------ Text shown ------
National Disability Employment Awareness Month (NDEAM) originated in the United States in recognition of the positive impact on business of recruiting persons with disabilities.  It was introduced to Canada and launched in Ottawa on May 15th 2011, by Link-Up Employment Services, and is now recognized in many countries around the world.

So just how well have things improved for job seekers and employees with disabilities? “Little progress has been made over the years,” Dr. Michael Prince, University of Victoria’s Lansdowne Professor of Social Policy, remarked at the National Conference on Disability and Work co-hosted by the Institute for Work and Health plus the Centre for Research on Work Disability Policy in Ottawa from November 27-29.

They posit that employment barriers are complex, multifacited and intricately interconnected.  Moreover, these barriers will be manifested in different ways depending on the type of disability (visible, invisible, episodic, chronic, mental, physical); degree of functional limitation; as well as variations in how policies and systems across the country are administered.  Key issues raised at the conference include the:

  • dissimilar yet overlapping and conflicting income support programs in Canada, with their various legal structures and requirements creating incentives and disincentives to finding work;
  • resources needed by employers for workplace accommodation compliance;
  • potential role of adaptive technology and workplace flexibility in providing greater accessibility;
  • effect of automation on job opportunities for persons with disabilities; and
  • role of the United Nations Convention on the Rights of Persons with Disabilities as political leverage.

However, resourceful and innovative persons with disabilities are taking charge of their own destiny by shaping their skills and talents into viable business ideas and pursuing self-employment.  One such leader is Carol-Ann Chafe, Founder and Chair, Access 2 Accessibility, which is a registered Canadian non-profit organization.  Carol-Ann’s vision is to produce a “one central resource hub” – a digital online resource directory of products, services and supports as well as a live division offering events, education and networking opportunities.  “The Digital Division has many deliverables it is working on such as a mobile website that will serve as a local searchable directory of products, services, supports, events and more; plus, a YouTube Channel to offer live webinars, training videos, highlighting of entrepreneurs and professionals with disabilities; and more. The Live Division will provide events and programs for networking, learning, sharing of resources and more for individuals with disabilities, employers, employees, and the public,” Carol-Ann explains.
------
-- Tasks to complete --
1. Answer these questions using the article on disability employment:
(a) Which organization launched NDEAM in Canada, and in which city?
(b) On what dates was the National Conference on Disability and Work held?
(c) What kind of organization is Access 2 Accessibility?
2. Please render the part of the records that opens with the line containing "[(536, 333)]" and closes with the line containing "[(454, 196)]" as a JSON list of strings, one per line, leaving out blank lines.
------ Information ------
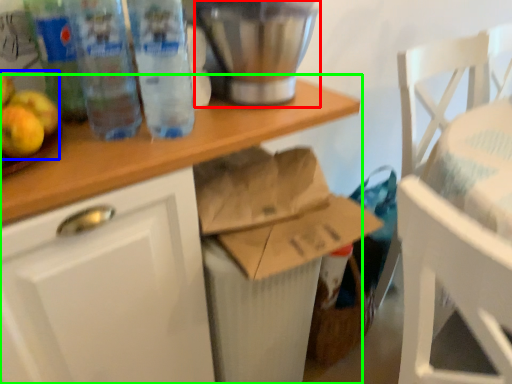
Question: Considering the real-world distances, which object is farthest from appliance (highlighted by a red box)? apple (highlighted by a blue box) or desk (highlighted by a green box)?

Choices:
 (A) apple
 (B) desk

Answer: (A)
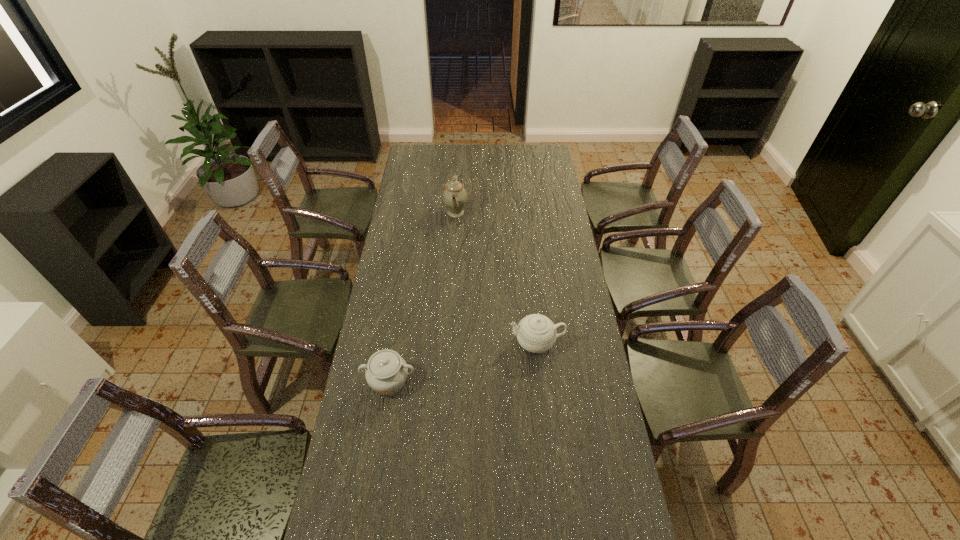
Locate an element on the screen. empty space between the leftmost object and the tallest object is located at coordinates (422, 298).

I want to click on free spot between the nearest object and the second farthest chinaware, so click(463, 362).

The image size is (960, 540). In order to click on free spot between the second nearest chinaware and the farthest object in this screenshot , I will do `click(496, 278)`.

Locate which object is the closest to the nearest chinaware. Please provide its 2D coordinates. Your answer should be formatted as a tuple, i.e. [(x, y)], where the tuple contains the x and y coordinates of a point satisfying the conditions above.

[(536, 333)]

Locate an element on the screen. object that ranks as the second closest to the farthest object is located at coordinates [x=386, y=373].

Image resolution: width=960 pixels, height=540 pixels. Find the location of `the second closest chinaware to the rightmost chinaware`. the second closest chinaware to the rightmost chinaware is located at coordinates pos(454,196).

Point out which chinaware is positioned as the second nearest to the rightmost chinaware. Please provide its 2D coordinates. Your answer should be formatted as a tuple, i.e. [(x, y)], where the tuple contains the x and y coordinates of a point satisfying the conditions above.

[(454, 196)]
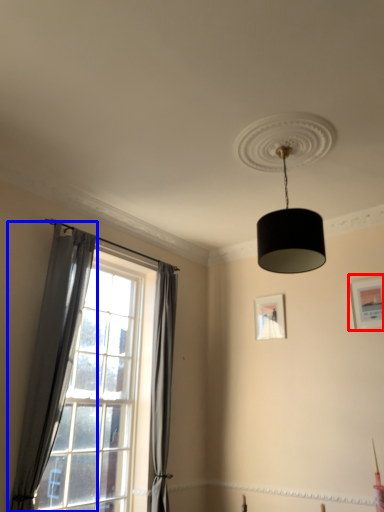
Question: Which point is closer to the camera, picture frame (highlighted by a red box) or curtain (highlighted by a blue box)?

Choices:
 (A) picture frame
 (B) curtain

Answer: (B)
------
-- Exercise results --
1.
(a) Link-Up Employment Services, in Ottawa
(b) November 27-29
(c) A registered Canadian non-profit organization

2.
[
  "[(536, 333)]",
  "Locate an element on the screen. object that ranks as the second closest to the farthest object is located at coordinates [x=386, y=373].",
  "Image resolution: width=960 pixels, height=540 pixels. Find the location of `the second closest chinaware to the rightmost chinaware`. the second closest chinaware to the rightmost chinaware is located at coordinates pos(454,196).",
  "Point out which chinaware is positioned as the second nearest to the rightmost chinaware. Please provide its 2D coordinates. Your answer should be formatted as a tuple, i.e. [(x, y)], where the tuple contains the x and y coordinates of a point satisfying the conditions above.",
  "[(454, 196)]"
]